If a Seattle company gets its way, in a few years there will be 100 floating wind turbines about 15 miles off San Luis Obispo County on the central California coast, generating about 1 gigawatt of electricity.
The Trident Winds Offshore Wind Energy Project would be a "first" in at least two important ways: The first offshore wind project on the West Coast, and the first floating wind farm in the U.S.
Credit: San Jose Mercury News
"Most offshore wind turbines around the world are fixed to the ocean bottom, usually with foundations held down by steel pilings to withstand huge waves and gale-force winds," writes Paul Rogers, science and environment reporter for the San Jose Mercury News. "Floating turbines are easier to install and less intrusive, supporters say."
A major benefit of the project is that it converts a fossil fuel albatross, a mothballed power plant into a producer of renewable energy.

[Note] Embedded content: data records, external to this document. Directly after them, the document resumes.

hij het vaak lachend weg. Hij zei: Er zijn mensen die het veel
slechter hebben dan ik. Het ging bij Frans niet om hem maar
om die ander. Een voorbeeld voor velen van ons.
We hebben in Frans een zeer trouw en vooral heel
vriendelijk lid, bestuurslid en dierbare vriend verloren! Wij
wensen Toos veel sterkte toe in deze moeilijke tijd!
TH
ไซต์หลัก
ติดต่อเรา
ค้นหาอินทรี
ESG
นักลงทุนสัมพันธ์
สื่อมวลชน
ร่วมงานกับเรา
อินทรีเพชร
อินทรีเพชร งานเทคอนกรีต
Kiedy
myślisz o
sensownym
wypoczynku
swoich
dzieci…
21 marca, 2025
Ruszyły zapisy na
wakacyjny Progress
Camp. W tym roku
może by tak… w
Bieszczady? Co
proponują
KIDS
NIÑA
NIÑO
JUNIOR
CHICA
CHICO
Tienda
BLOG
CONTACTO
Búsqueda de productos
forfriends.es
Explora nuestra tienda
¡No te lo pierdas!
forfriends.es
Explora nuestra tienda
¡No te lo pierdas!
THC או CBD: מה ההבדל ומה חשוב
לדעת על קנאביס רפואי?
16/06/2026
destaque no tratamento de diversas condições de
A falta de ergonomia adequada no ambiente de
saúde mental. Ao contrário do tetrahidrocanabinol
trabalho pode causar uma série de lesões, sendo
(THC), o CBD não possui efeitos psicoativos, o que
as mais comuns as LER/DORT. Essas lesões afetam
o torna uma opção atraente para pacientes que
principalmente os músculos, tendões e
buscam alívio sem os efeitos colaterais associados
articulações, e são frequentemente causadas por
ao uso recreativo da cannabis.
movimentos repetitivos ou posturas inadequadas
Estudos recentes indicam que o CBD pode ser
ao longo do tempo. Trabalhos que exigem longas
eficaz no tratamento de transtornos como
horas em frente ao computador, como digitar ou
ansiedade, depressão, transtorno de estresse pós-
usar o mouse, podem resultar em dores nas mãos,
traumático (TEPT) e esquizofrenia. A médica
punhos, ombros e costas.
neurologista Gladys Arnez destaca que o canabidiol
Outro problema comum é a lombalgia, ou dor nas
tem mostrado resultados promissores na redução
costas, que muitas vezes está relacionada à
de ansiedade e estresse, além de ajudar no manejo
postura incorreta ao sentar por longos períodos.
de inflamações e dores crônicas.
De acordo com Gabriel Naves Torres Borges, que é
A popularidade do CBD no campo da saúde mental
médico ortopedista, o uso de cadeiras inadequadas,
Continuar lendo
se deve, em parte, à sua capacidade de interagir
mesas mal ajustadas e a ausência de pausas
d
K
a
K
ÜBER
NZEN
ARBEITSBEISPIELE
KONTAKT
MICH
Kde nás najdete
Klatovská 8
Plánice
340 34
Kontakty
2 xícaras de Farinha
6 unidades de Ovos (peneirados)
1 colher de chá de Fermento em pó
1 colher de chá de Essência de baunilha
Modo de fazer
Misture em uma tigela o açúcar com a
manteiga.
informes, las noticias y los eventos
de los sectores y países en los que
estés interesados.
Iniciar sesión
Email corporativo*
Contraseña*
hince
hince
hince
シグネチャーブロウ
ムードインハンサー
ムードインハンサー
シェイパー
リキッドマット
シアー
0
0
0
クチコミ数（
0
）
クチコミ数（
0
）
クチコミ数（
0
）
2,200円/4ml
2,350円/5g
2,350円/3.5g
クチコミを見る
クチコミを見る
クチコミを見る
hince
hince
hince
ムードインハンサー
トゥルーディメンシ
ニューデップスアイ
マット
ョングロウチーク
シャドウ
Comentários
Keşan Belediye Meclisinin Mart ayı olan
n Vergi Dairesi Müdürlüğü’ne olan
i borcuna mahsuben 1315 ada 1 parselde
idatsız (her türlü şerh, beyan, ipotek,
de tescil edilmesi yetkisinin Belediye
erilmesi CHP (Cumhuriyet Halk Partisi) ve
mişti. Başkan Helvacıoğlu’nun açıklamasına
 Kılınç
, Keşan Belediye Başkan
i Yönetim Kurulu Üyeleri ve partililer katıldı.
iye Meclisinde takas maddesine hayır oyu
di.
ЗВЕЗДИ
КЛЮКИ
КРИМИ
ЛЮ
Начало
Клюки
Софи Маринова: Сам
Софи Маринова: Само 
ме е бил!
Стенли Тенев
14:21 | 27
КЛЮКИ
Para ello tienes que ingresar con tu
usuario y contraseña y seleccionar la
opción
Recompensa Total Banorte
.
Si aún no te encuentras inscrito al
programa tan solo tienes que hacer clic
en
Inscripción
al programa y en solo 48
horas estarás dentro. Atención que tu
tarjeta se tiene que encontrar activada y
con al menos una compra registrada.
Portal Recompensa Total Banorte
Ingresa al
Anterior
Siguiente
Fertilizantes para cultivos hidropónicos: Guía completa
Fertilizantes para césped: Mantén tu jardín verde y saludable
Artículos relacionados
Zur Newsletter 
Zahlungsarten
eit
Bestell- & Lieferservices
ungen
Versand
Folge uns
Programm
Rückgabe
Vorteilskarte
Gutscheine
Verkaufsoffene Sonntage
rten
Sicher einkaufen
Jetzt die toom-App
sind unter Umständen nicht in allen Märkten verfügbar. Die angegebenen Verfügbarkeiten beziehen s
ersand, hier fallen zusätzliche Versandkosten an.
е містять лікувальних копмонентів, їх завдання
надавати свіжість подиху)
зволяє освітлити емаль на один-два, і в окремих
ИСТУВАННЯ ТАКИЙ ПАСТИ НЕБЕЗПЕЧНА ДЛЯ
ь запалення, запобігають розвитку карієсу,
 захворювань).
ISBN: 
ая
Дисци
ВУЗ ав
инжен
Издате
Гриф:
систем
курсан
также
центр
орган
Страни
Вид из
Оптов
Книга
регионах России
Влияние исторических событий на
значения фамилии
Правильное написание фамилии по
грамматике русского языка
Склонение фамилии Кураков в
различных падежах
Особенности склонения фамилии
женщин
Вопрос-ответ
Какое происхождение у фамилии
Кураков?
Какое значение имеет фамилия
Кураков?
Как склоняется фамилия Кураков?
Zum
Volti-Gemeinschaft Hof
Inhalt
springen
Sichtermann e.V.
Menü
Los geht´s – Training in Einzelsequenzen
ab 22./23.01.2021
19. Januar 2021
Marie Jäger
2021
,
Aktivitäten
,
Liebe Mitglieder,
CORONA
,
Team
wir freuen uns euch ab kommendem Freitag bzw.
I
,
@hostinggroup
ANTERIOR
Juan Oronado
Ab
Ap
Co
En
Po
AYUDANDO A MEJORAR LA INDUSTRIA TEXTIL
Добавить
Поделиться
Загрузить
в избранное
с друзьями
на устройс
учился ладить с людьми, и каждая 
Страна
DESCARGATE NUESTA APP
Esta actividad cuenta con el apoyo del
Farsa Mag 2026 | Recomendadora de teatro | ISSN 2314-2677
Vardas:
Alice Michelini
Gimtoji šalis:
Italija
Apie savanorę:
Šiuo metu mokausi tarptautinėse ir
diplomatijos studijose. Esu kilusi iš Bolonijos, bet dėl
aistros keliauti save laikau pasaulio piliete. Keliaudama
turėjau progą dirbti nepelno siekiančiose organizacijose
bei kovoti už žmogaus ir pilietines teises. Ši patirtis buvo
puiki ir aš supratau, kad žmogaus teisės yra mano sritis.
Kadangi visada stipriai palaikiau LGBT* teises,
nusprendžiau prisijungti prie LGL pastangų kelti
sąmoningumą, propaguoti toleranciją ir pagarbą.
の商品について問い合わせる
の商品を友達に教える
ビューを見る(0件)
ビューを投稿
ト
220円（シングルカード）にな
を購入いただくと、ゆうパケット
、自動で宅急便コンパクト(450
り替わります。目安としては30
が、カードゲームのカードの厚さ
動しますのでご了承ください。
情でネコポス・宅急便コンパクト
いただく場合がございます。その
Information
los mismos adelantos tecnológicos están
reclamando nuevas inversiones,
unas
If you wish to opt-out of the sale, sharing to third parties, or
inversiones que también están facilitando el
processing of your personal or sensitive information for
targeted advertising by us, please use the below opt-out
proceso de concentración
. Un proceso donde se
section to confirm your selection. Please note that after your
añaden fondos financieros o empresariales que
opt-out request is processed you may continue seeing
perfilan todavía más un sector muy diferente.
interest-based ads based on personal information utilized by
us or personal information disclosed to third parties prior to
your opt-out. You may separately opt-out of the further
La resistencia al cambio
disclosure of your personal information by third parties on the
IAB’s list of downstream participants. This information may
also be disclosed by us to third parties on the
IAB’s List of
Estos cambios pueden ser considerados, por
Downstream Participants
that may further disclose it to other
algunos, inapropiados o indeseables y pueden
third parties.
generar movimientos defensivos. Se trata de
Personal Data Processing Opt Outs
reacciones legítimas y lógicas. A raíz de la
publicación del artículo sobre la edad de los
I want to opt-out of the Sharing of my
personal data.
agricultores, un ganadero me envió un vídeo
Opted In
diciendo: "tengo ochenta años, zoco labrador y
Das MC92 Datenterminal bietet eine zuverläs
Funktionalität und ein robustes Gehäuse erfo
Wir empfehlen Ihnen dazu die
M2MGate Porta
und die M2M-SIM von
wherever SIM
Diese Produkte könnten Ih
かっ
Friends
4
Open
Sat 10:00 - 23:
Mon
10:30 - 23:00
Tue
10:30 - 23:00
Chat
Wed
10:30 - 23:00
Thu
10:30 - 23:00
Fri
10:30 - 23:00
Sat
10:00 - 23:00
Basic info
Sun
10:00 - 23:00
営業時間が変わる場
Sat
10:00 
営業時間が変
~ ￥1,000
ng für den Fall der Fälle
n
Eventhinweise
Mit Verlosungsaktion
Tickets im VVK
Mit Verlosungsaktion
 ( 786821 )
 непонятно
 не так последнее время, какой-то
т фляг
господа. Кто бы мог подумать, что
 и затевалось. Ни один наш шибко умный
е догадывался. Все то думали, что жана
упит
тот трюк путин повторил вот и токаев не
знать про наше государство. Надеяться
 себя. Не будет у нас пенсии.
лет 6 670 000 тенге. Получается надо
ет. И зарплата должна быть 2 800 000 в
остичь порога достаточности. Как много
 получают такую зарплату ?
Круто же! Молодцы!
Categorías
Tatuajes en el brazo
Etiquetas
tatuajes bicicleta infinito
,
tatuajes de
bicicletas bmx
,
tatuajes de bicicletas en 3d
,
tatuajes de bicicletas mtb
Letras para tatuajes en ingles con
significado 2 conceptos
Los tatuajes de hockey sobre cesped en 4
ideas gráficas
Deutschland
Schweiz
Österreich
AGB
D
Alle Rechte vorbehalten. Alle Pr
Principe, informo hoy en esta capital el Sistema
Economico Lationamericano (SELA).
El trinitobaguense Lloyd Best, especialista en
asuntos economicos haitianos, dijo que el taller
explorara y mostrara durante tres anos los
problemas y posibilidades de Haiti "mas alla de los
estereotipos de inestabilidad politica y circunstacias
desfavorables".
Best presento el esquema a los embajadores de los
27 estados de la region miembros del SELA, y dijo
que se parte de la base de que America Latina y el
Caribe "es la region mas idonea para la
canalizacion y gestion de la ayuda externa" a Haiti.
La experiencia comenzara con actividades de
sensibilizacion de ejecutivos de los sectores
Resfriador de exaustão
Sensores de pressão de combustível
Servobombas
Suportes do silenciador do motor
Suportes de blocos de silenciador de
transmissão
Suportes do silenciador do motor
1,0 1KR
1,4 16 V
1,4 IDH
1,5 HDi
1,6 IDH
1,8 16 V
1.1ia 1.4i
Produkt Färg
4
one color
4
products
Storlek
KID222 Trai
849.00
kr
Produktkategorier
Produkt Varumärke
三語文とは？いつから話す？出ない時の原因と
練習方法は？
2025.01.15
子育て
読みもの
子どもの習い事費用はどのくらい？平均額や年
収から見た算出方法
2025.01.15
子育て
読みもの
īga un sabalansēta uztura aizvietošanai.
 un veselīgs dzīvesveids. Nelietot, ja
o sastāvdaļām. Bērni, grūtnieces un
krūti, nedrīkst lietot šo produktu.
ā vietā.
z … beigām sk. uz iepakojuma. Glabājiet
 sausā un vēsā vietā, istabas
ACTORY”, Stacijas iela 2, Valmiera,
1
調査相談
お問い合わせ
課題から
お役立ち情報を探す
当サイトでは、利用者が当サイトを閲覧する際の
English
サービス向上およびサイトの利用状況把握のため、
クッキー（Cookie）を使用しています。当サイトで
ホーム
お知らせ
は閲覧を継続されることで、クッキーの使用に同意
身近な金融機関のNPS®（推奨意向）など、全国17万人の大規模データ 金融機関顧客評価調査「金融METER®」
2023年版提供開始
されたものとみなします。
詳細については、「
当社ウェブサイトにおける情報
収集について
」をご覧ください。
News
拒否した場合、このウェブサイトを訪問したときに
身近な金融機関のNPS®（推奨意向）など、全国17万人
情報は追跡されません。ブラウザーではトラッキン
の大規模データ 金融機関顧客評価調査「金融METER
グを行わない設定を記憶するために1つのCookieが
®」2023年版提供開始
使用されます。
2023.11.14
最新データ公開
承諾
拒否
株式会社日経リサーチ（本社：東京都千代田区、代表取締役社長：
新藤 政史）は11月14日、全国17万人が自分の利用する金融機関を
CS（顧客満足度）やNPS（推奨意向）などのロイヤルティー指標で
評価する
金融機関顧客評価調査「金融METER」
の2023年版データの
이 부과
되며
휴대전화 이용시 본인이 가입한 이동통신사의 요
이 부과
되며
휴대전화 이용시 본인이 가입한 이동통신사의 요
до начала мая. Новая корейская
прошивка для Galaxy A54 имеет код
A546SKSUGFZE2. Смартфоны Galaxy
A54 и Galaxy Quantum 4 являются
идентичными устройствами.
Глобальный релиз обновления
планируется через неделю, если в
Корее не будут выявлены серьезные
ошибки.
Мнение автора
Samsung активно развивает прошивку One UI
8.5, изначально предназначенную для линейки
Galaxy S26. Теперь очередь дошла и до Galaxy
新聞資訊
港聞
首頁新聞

The 100 turbines would be spaced about half a mile apart, covering 40,000 acres of ocean and linked together with underwater power cables. The electricity would be shipped through one power line buried in the ocean floor back to the Morro Bay Power Plant, a former PG&E facility that was shuttered in 2013 but is still connected to existing transmission lines.
One compelling reason to approve the project, as well as other large renewable projects in California, is legislation (SB 350) requiring California to produce half its electricity from renewable sources in 15 years.
The biggest hurdle facing the project, as with other offshore wind farms, may be the aesthetics—the impact on the coastal "viewshed." Rogers has quotes from many environmental groups, some in support, some more cautious. His interviews comprise one of the most interesting parts of the article.
One of the more telling interviews is with a Santa Barbara group. Some say that it was in Santa Barbara that "the modern environmental movement was born in 1969, with a 4-million-gallon oil spill." Readers may recall the 100,000 gallon oil spill along the Santa Barbara coast from a pipeline rupture in May.
It sounds really, really horrible. This is a fairly massive project," said Susan Jordan, director of the California Coastal Protection Network in Santa Barbara. "California places a great deal of value on the Pacific coastline and what it looks like when you travel there. People don't want to look out and see a floating industrial facility."
Other floating wind farms:
"There are three floating turbines off the coast of Japan and one off Norway," and Scotland will also have five large turbines to be built by Statoil, a Norwegian oil and gas company, expected to begin producing energy in 2017, writes Rogers.
A proposed offshore wind farm project near Coos Bay, Oregon, also using floating turbines, does not appear to be going forward according to Breaking Energy last June.